On ne peut toutefois plus voir dans ce personnage historique l'un des fondements de la légende arthurienne. Ce rapprochement était tiré d'une part de l'assonance entre Artorius et Arthur, et d'autre part de son rôle en liaison avec la Bretagne romaine et armoricaine. La datation erronée qui plaçait son action sous Commode est aussi à l'origine de cette hypothèse. La nouvelle datation de la carrière d'Artorius Castus interdit désormais de faire un lien entre ce personnage et ces Sarmates ; la localisation de son action en Arménie fait disparaître toute mention d'une révolte en Armorique au IIe ou IIIe siècle : il n'y a pas de raison de supposer un lien particulier entre Artorius et Arthur.
Références
- Mommsen, Corpus Inscriptionum Latinarum, vol. 3, 1873, CIL III, 1919 et CIL III, 12791
- Kemp Malone, « Artorius », Modern Philology, 22, 1925, pp.367-377
- Covington Scott Littleton, Linda A. Malcor, From Scythia to Camelot, New York-Oxon, 1994 (rééd. 2000)
- L'historien Dion Cassius explique qu'en 175 l'empereur Marc Aurèle défait une tribu particulière de Sarmates, les Iazyges. À l'issue d'un traité de paix, 8000 d'entre eux se voient contraints d'intégrer la cavalerie romaine. On en envoie 5500 en Angleterre pour défendre le mur d'Hadrien. Des fouilles archéologiques, menées notamment autour de Ribchester (Lancashire), ont démontré une présence militaire sarmate au IIIe siècle
Bibliographie
- Léon Fleuriot, Les Origines de la Bretagne, Payot.

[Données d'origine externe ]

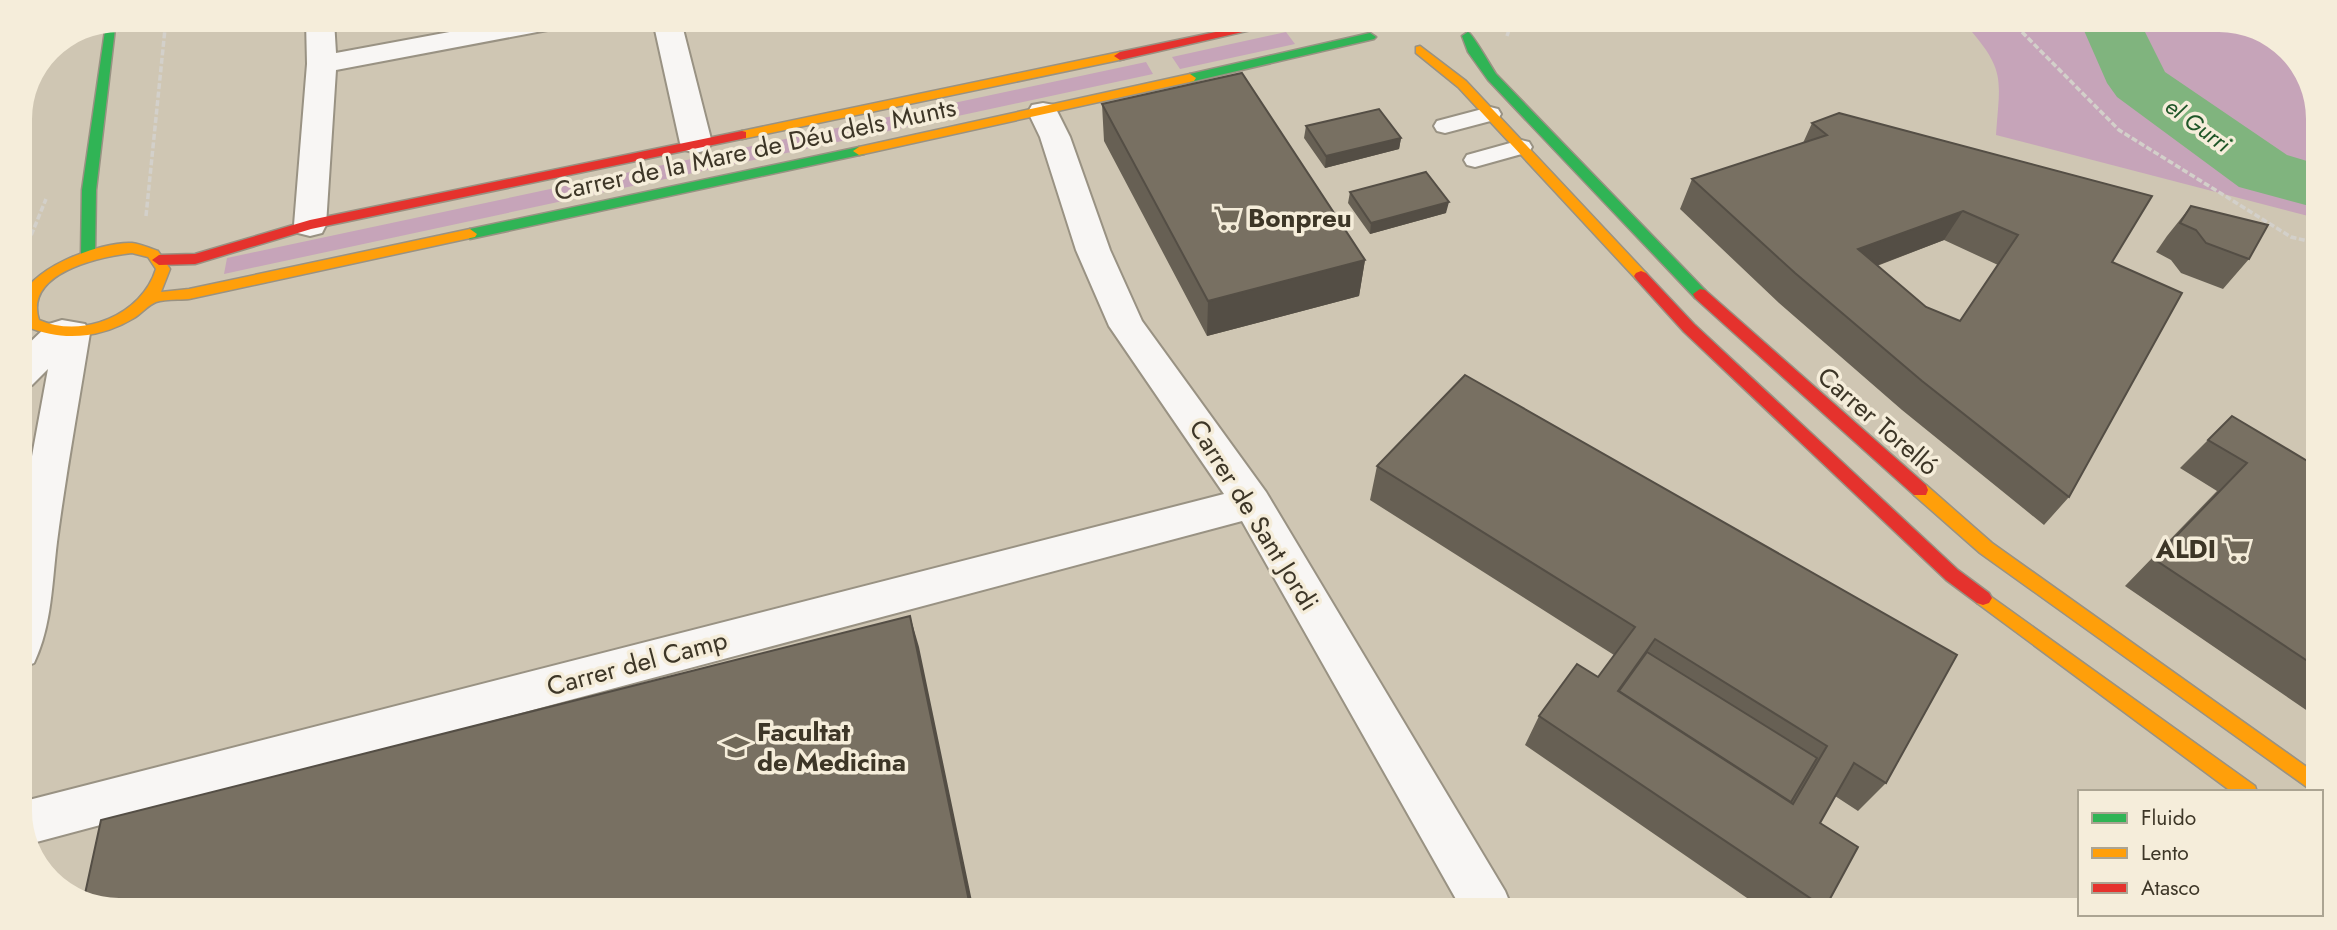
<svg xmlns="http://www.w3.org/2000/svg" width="2337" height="930" viewBox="0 0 2337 930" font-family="Jost,sans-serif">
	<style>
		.green { fill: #c6a4b9 }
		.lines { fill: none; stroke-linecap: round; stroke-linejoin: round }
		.river { fill: #80b47e; fill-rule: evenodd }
		.lane-casing { stroke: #999283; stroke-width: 4 }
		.street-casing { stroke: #999283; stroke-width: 4 }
		.fast-casing { stroke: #999283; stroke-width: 3 }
		.slow-casing { stroke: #999283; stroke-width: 3 }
		.jam-casing { stroke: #999283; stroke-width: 3 }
		.path { stroke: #d3d0ca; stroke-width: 3.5; stroke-dasharray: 6 2.5; stroke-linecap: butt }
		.lane { fill: #f8f6f4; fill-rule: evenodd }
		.street { fill: #f8f6f4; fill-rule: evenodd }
		.fast { fill: #30b455; fill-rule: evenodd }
		.slow { fill: #ff9f0a; fill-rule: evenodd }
		.jam { fill: #e5322d; fill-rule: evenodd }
		.wall { fill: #676054; fill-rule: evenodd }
		.shaded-wall { fill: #544e45 }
		.building { fill: #787062; stroke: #544e45; stroke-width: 2; fill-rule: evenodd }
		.labels { text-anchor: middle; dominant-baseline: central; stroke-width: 7; stroke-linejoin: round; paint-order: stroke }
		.far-water-label { font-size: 23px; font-style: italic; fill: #1f5628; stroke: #f5edda }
		.street-label { font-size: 26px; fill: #3d3627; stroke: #f5edda }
		.poi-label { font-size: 26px; font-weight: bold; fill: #3d3627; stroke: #f5edda; text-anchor: start }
	</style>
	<rect width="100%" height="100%" fill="#cfc6b3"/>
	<path class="green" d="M1967,26L2256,27L2298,58L2318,111L2316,218L1996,135C2000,78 2006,71 1967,26Z
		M1286,32L1295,44L1180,69L1172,57Z
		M1146,62L1153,74L224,274L227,258Z"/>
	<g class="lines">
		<path class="river" d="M2082,26H2142L2165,72L2287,155L2317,164V208L2239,187L2117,97L2107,83Z"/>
		<defs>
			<path id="lane" d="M1490,107L1498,109L1501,114L1498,119L1445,133L1437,131L1434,126L1437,121Z
				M1521,140L1529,142L1532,147L1529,152L1475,167L1467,165L1464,160L1467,155Z"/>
			<path id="street" d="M306,20H334L336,53L509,21H567L563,27L553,29L336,70L326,225L322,233L310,236L298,233L294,225L307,64Z
				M653,21H681L712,143L707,150L696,153L685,150L680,143Z
				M1043,103L1054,105L1070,137L1110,250L1142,321L1266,492L1505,891L1512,908H1461L1242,521L29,844L19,819L21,802L1224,494L1109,326L1076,250L1040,137L1028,112L1032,105Z
				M62,320L85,324L90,333C79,402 66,472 57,542C52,582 52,625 34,663L19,669V527L48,369L32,385L19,388V353L49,324Z"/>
			<path id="fast" d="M116,20L96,190L95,255L88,260L81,255L82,190L106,24Z
				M1468,32C1474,36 1490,65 1496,74L1705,290L1707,294L1705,298H1695L1488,80L1468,52L1462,36Z
				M1370,33L1376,37L1374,39L1190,82L1184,78L1190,74Z
				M859,147L865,151L864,154L470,239L463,234L470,229Z"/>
			<path id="slow" d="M1420,46L1466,81L1646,273L1648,276L1646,279H1636L1458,87L1416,53V47Z
				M1120,52L1126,56L1124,59L742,139L736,135L742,131Z
				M1190,74L1196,78L1194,81L859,155L853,151L859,147Z
				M470,229L477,234L475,237L189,299C179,300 166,299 156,302C148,305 141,314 134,318C101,338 63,342 28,327C25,321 21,312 21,306C20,270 102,241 132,243C140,244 150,248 158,251L170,269L161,292L189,289ZM132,253L148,257L156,269C142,315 83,339 39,320C24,273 98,257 132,253Z
				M1920,484L1926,485L1992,543L2311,770V790L1980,553L1914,495L1912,490L1914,485Z
				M1983,591L2255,786L2257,792H2232L1977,603L1974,598L1977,593Z"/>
			<path id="jam" d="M1259,23H1282L1120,60L1114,56L1120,52Z
				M742,131L746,132V138L311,229L195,264L159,265L152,260L159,255L195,254L310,220Z
				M1641,271L1646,273L1694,324L1958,570L1989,593L1992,598L1989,603L1983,605L1977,603L1946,580L1684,332L1636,279L1634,276L1636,273Z
				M1700,289L1705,290L1926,485L1928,490L1926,495H1914L1695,298L1693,294Z"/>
		</defs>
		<use href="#lane" class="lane-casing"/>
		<use href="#street" class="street-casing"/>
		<use href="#fast" class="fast-casing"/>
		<use href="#slow" class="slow-casing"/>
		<use href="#jam" class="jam-casing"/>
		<path class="path" d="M2016,26L2119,130L2291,237L2316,243
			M1507,36L1511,24
			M146,216L166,19
			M28,243L46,199"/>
		<use href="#lane" class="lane"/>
		<use href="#street" class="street"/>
		<use href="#fast" class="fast"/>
		<use href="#slow" class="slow"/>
		<use href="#jam" class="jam"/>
	</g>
	<path class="wall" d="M1102,104L1365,260L1359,296L1207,336L1104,141Z
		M1812,123L2112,262L2069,497L2044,525L1902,410L1779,303L1680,209L1692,179L1803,143ZM1944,240L1998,265L1960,321L1926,307L1877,266Z
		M1306,126L1401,138L1399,149L1325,168L1304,138Z
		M1350,192L1446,213L1370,234L1348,203Z
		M2191,206L2249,259L2223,289L2181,273L2171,260L2156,252L2167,236Z
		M2232,416L2314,465L2312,714L2125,586L2217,491L2180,468Z
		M1377,466L1886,783L1858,811L1835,796L1820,823L1825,908L1823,909H1763L1525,745L1539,716L1598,677L1614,655L1370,500Z"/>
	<path class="shaded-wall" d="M1401,138L1399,149L1325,168L1326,156Z
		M1449,202L1446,213L1370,234L1371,223Z
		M1963,211L1944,240L1841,279L1858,249Z
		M1365,260L1359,296L1207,336L1208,301Z
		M910,616L919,647L973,906H970Z
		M1655,639L1637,670L1613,704L1618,691Z"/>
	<path class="building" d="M1242,73L1365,260L1208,301L1102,104Z
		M1379,109L1401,138L1326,156L1306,126Z
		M1839,113L2152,196L2112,262L2182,293L2069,497L1922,381L1795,273L1692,179L1827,135L1812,123ZM1963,211L2018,235L1960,321L1926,307L1858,249Z
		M1426,172L1449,202L1371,223L1350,192Z
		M2191,206L2268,225L2249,259L2206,243L2196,230L2180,223Z
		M1465,375L1957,655L1886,783L1854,763L1820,823L1858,847L1825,908L1539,716L1577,664L1598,677L1635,627L1377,466ZM1655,639L1827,746L1793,804L1618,691Z
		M2232,416L2314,465L2312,664L2154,559L2247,463L2208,440Z
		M910,616L970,906L83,903L101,820Z
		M1647,652L1817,758L1791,802L1619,691Z"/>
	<defs>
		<symbol id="supermarket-bare" viewBox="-9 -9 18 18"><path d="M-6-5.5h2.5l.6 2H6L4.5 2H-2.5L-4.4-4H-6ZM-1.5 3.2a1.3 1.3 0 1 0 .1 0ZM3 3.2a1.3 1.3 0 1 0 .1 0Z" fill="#706858" stroke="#f5edda" stroke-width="2.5" paint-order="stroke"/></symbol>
		<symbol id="university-bare" viewBox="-9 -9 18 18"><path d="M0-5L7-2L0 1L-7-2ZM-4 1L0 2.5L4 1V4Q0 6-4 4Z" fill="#706858" stroke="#f5edda" stroke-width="2.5" paint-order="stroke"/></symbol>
	</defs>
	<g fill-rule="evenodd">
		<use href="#supermarket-bare" x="1208" y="199" width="38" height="38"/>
		<use href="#supermarket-bare" x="2218" y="530" width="38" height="38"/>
		<use href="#university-bare" x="717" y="728" width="38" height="38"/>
	</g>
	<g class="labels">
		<g class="far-water-label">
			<text transform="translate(2198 125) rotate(36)">el Gurri</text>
		</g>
		<g class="street-label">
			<text transform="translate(755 149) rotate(-12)">Carrer de la Mare de Déu dels Munts</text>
			<text transform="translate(1878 421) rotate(41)">Carrer Torelló</text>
			<text transform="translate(1254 515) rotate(58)">Carrer de Sant Jordi</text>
			<text transform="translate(637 663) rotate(-15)">Carrer del Camp</text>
		</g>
		<g class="poi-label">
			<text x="1248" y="218">Bonpreu</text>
			<text x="2216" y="549" text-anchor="end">ALDI</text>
			<text x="757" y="732">Facultat<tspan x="757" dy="30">de Medicina</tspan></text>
		</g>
	</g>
	<path d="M0 0H2337V930H0ZM119 32H2219A87 87 0 0 1 2306 119V811A87 87 0 0 1 2219 898H119A87 87 0 0 1 32 811V119A87 87 0 0 1 119 32Z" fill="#f5edda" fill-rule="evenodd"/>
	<rect x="2078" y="790" width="245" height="126" fill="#f5edda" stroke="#aba492" stroke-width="2"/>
	<rect x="2092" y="813" width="35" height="10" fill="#30b455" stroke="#aba492" stroke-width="2"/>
	<text x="2141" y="825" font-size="21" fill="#3d3627">Fluido</text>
	<rect x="2092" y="848" width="35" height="10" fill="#ff9f0a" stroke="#aba492" stroke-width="2"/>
	<text x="2141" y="860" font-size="21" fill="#3d3627">Lento</text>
	<rect x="2092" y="883" width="35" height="10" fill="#e5322d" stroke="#aba492" stroke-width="2"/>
	<text x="2141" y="895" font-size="21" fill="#3d3627">Atasco</text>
</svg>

- Hans-Georg Pflaum, Carrières procuratoriennes équestres, Paris, 1960, n° 196, p. 535.
- C. Scott Littleton, Linda A. Malcor, From Scythia to Camelot, New York-Oxon, 1994 (rééd. 2000)
- Kemp Malone, « Artorius », Modern Philology, 22, 367-377
- (en) L'étude de Linda A. Malcor sur Lucius Artorius Castus et son influence sur la légende arthurienne.
- Xavier Loriot, Un mythe historiographique : l'expédition d'Artorius Castus contre les Armoricains, Bulletin de la société Nationale des Antiquaires de France, 1997.